EXCERPT TO READ –
Pursuing Public School Budgets

Credit where credit is due: Some school leaders aren’t complaining about the small amount of state money cut from their budgets, but are instead moving forward with the much larger influx of federal money that more than makes up for it.

Is it enough to end the silly narrative that public schools are somehow struggling financially with “austerity” cuts?

We’ll see.

Cobb County is the example I had in mind. Recently, the state’s second-largest school district revealed its proposal for spending the first chunk of money it will receive from the American Rescue Plan that Congress passed earlier this year. One of the items on the list? Backfilling the state funding that was cut earlier this year.

That line item accounts for only $28.3 million of the $160 million Cobb will eventually see from that law, according to a report in the Marietta Daily Journal. Almost $40 million will go to address learning losses resulting from the pandemic. Technology purchases will take up another $25 million, and a number of smaller items will consume the rest of the initial infusion of $104 million. Note that there’ll be another $56 million to come.

And that’s from one of the Covid-related emergency legislation. Cobb has received about $100 million more from earlier measures. Last month, the district’s board members approved a $1.2 billion budget that includes raises ranging from 4% to 8.6% for “every non-temporary staff (member) in the district,” according to a news release.

DATASET ENTRIES –
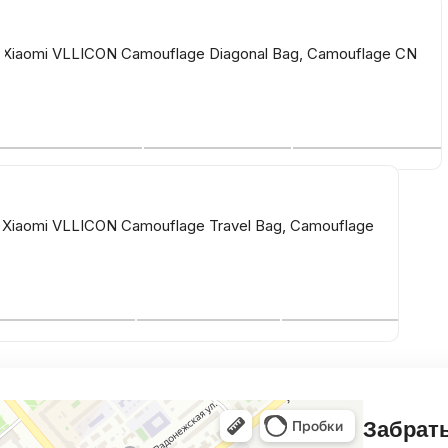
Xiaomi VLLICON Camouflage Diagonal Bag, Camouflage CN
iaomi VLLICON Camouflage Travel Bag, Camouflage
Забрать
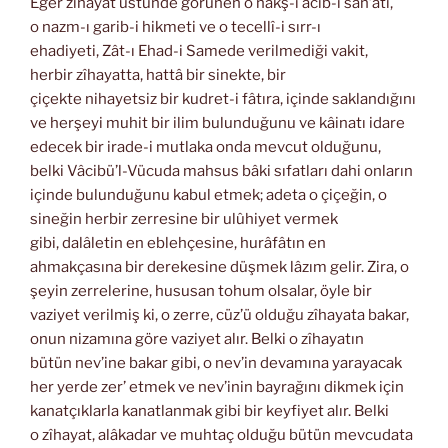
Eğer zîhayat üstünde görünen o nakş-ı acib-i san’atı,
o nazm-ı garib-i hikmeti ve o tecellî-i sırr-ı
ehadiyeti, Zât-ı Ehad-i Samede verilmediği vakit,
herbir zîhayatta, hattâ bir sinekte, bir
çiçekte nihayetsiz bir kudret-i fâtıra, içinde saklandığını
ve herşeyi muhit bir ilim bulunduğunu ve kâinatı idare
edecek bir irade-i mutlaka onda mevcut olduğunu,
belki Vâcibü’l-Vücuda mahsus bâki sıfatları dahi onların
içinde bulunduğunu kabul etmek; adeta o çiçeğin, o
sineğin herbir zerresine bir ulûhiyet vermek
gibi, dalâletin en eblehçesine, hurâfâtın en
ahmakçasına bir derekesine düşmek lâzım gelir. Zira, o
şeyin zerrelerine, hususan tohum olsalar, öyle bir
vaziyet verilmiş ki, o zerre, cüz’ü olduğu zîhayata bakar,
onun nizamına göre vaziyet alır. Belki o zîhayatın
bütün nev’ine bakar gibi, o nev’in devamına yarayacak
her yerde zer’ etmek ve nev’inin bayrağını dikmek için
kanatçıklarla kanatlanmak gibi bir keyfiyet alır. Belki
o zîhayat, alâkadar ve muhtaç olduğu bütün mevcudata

USING THE INFORMATION –
[A] Reproduce the stretch of the public school budgets article from "Cobb County is" through "million to come.", word for word.
[B] Write the next part of the article on public school budgets, starting right after its last sentence.

ANSWER LIST –
[A]
Cobb County is the example I had in mind. Recently, the state’s second-largest school district revealed its proposal for spending the first chunk of money it will receive from the American Rescue Plan that Congress passed earlier this year. One of the items on the list? Backfilling the state funding that was cut earlier this year.

That line item accounts for only $28.3 million of the $160 million Cobb will eventually see from that law, according to a report in the Marietta Daily Journal. Almost $40 million will go to address learning losses resulting from the pandemic. Technology purchases will take up another $25 million, and a number of smaller items will consume the rest of the initial infusion of $104 million. Note that there’ll be another $56 million to come.

[B]
I give you this example to illustrate just how well-off every school district across Georgia ought to be coming out of the pandemic, despite a 4% cut in state funding each of the past two years.

Altogether, Georgia’s school districts are receiving about $3.82 billion from the American Rescue Plan alone. As it happens, that’s almost exactly 10 times the $382.7 million in state budget cuts this year – which may well be restored anyway next year, when legislators pass their amended 2022 budget.

But again, this was only one stream of emergency federal funding going to our schools. The first major stream was from the CARES Act passed in 2020. For three out of five districts in Georgia, the money from that legislation surpassed the state budget cut from last year. For those that didn’t, another pot of money from the second CARES Act put them over the top.

In most cases, between the two measures, we are talking about a difference of millions of dollars more than the state cut. Which makes sense, since statewide we’re talking about extra funding that’s 5.5 times greater than what was cut.

How do we know public schools are swimming in money? They’re asking for the public’s help in deciding how to spend it. Atlanta Public Schools is one of many districts to seek public comment on how to spend the millions of dollars – in Atlanta’s case, hundreds of millions of dollars – they’ve received in federal funds.

It seems some districts, maybe most, maybe all, truly have more money than they know what to do with.

After years, going on decades, of educational leaders talking about austerity cuts, and then talking about the lingering effect of past austerity cuts, and then talking about the need for more money beyond “fully funding” the state’s school budget formula, this is nothing short of remarkable.

And to reiterate, there’s every reason to believe the $382.7 million cut from this year’s budget will be erased during the 2022 legislative session. To be precise, there are 3 billion reasons to believe so – one for each of the $3 billion of increased revenue the state enjoyed in the budget year that just ended.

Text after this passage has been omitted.